Family & children
Moving to Norway or just arrived? NorgeStart explains Norwegian bureaucracy, work, taxes, housing, healthcare and daily life in plain language — with an AI assistant that translates official letters and audits payslips.
Updated: 2026-07-06
Kindergarten (barnehage) — how it works & costs
- Children ~1–5 go to barnehage. Apply via your municipality's portal; the main intake deadline is 1 March for an August start. A child turning 1 by end of November has a legal right to a place that year.
- Price is capped nationally at about NOK 2 000/month (2025; lower/free in northern action zones and for low incomes; sibling discounts, 3rd child free) + food money (~300–600).

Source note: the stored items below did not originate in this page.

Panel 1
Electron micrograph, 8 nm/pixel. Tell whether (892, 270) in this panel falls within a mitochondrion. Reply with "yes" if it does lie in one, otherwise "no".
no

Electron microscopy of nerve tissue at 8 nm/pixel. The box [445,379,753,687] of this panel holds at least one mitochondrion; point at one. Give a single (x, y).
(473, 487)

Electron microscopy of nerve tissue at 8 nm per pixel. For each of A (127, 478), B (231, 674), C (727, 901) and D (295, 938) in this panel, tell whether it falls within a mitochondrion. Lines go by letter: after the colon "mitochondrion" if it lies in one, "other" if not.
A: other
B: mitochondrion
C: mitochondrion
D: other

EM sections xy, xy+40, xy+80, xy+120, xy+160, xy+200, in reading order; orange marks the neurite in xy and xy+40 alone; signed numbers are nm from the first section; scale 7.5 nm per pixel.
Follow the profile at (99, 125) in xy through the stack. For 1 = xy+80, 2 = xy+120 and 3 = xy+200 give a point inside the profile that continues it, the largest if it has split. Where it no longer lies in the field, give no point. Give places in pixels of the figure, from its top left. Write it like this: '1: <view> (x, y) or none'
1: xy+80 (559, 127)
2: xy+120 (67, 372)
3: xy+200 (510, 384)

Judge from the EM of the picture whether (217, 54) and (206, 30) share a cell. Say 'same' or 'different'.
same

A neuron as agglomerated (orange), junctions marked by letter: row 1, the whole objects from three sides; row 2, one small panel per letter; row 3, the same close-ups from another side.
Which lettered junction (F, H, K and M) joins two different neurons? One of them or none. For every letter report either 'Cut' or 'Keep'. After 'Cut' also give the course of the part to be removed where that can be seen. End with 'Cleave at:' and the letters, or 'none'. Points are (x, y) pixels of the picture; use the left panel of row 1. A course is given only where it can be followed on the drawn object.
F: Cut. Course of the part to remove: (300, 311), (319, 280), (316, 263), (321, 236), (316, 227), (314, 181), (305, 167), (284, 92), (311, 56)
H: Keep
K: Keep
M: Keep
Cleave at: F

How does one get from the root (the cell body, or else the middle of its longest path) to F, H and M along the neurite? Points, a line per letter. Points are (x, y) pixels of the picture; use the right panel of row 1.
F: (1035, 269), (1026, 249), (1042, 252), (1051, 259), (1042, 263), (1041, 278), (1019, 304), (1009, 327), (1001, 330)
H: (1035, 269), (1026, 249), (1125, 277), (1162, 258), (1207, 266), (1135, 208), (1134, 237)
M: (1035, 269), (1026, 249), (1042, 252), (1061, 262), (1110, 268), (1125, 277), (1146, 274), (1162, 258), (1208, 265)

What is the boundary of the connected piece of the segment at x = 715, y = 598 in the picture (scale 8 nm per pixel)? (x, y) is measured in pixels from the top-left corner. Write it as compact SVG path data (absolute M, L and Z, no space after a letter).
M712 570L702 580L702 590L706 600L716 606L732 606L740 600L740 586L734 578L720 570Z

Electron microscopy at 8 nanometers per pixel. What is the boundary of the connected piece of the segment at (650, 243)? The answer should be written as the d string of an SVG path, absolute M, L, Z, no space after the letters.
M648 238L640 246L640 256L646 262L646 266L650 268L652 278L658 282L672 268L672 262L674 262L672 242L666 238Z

- Norwegian barnehage is outdoors-heavy — kids nap and play outside in most weather. Buy proper wool layers and rain gear; the barnehage will hand you a clothing list.

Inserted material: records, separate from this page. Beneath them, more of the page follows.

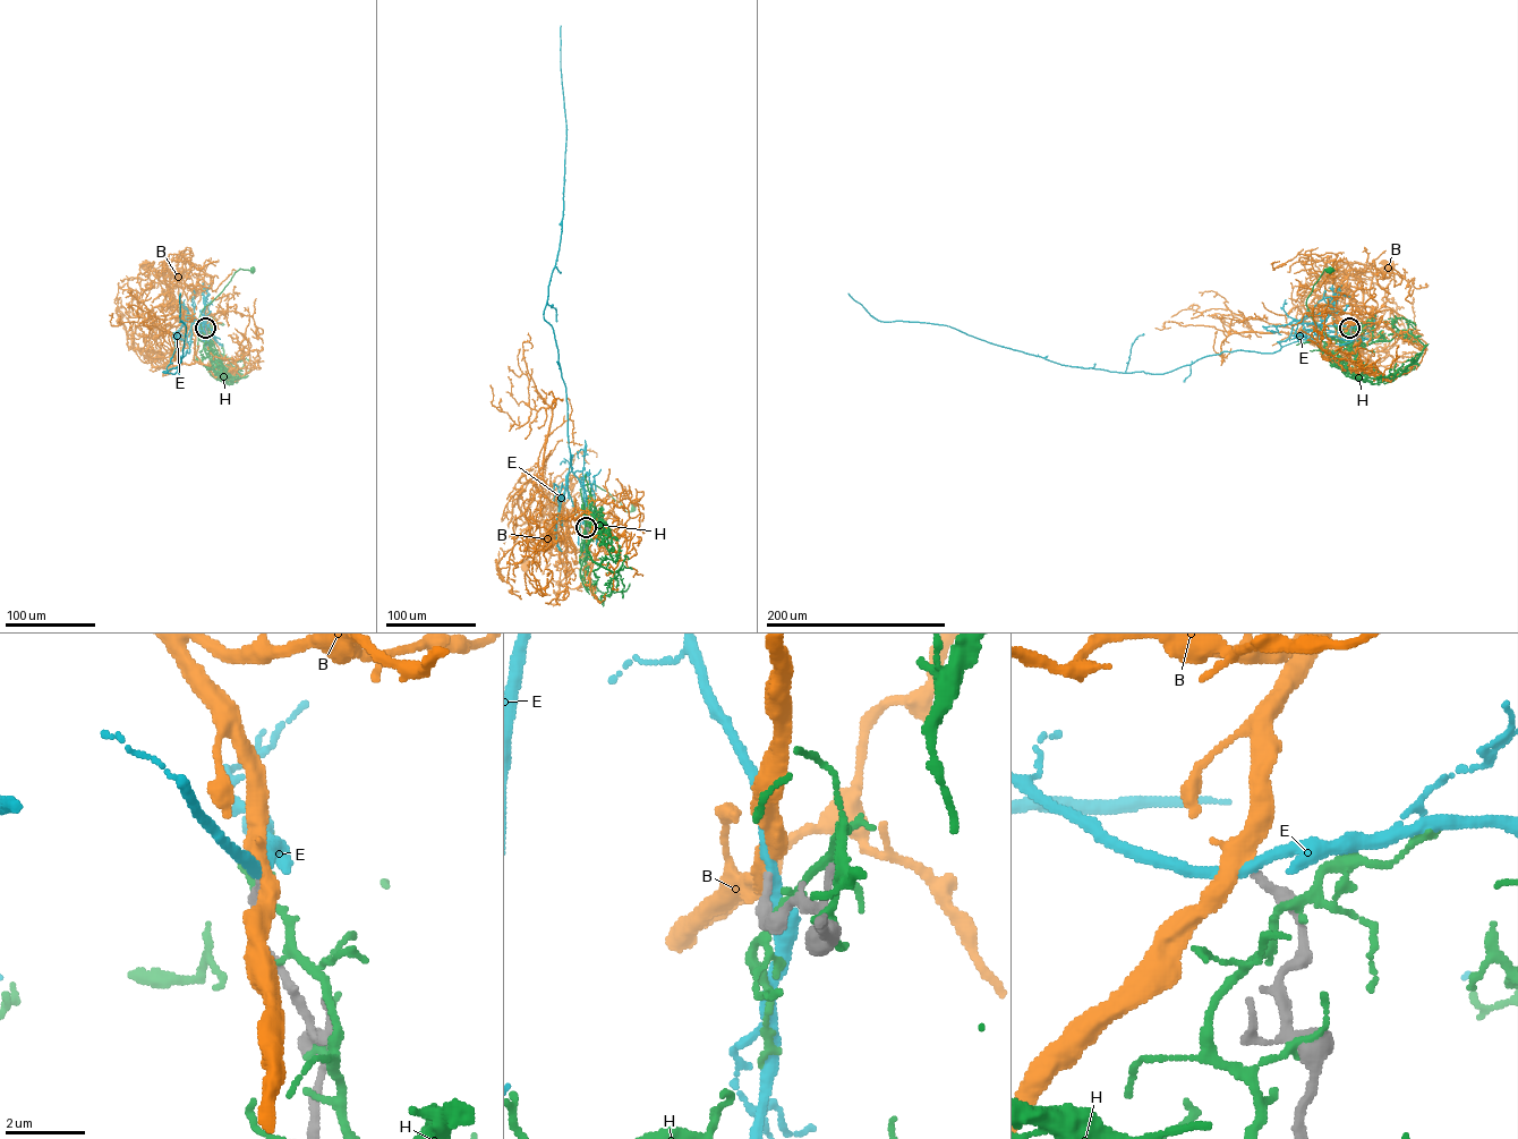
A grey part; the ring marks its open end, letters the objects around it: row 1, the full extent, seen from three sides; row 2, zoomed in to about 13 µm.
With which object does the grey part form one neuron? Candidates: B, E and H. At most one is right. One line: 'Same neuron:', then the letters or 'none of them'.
Same neuron: B

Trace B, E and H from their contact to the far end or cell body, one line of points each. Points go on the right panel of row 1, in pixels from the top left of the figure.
B: (1349, 328), (1352, 316), (1341, 324), (1356, 309), (1369, 317), (1362, 305), (1372, 278), (1390, 266)
E: (1349, 328), (1297, 323), (1272, 353), (1123, 373), (1062, 365), (949, 326), (879, 321), (849, 292)
H: (1350, 329), (1349, 339), (1341, 343), (1321, 329), (1306, 306), (1323, 270), (1331, 270)

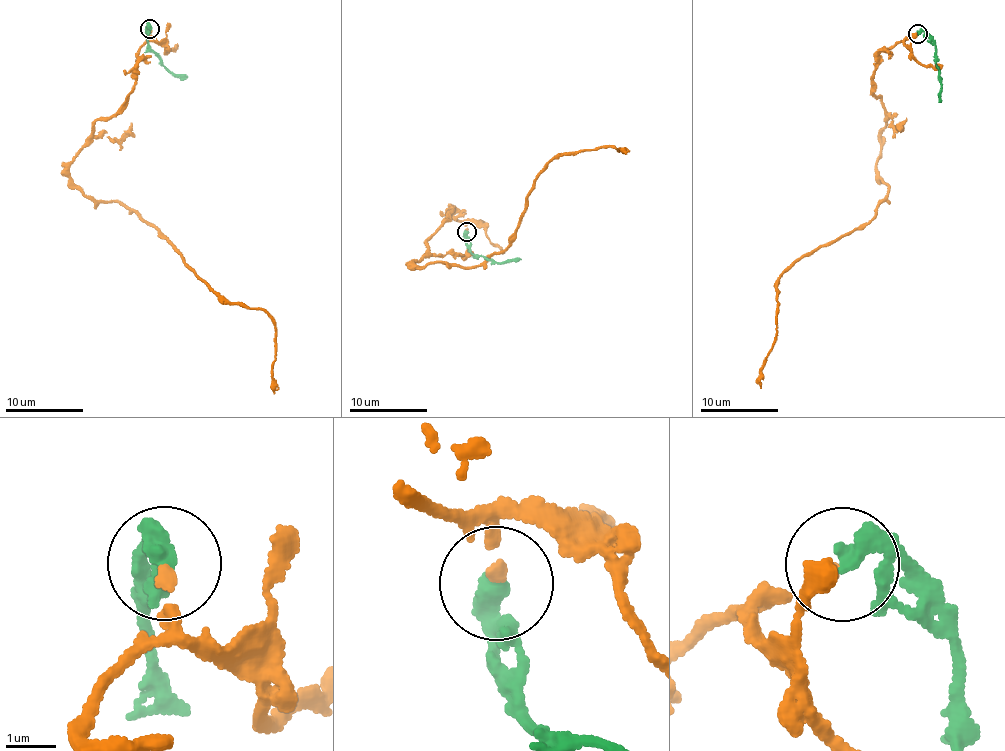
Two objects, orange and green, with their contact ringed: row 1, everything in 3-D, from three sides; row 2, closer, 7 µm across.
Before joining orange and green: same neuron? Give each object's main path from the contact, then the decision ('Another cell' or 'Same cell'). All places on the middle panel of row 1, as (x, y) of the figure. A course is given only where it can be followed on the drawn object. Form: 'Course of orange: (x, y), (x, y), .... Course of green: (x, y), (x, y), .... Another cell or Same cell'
Course of orange: (467, 230), (449, 207), (414, 263), (478, 265), (510, 245), (543, 167), (600, 148), (627, 154). Course of green: (467, 232), (475, 256), (497, 262), (521, 260). Same cell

School & after-school (SFO)
- School is free, ages 6–16 (grades 1–10), enrolment via the kommune — newcomer children get intro classes with Norwegian support.

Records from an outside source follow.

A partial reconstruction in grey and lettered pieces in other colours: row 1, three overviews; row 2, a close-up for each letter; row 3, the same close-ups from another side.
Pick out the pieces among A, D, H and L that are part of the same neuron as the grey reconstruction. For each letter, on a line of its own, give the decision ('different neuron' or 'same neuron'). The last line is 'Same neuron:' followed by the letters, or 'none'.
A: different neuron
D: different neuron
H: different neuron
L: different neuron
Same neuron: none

- SFO/AKS (before/after-school care for grades 1–4): 12 free hours/week for the youngest grades, full-time typically NOK 2 000–3 500/month with income-based discounts.
- School culture: little homework in early years, no grades until grade 8, everyone walks/cycles, and birthday rule: you invite the whole class (or all girls/boys) — never leave one child out.
Money from the state
- Barnetrygd (child benefit): ~NOK 1 800–2 000/month per child, usually automatic after registration; EU/EEA workers can often get it for children living abroad.
- Parental leave (foreldrepenger): 49 weeks at 100% pay (or 59 at 80%) if you worked 6 of the last 10 months; a quota is reserved for each parent. No work history → one-time payment (engangsstønad ~NOK 92k).
- Kontantstøtte: ~NOK 7 500/month for a 1–2-year-old NOT in kindergarten (conditions apply).
- Each parent gets 10 paid "sick child" days per year.
Raising kids, the Norwegian way
- Kids are raised independent early: walking to school alone from ~grade 1, sleeping outside in prams in winter — normal, not neglect.
- Physical punishment of children is strictly illegal and taken very seriously (Barnevernet — child services — investigates reports).
- Activities (fritidsaktiviteter): football, handball, ski clubs, korps (school band) — typically NOK 1 000–4 000/year, parent volunteering (dugnad) expected. BUA lends sports/outdoor equipment for free.
- 17 May (Constitution Day) = children's parades, ice cream and national costumes — the biggest family day of the year.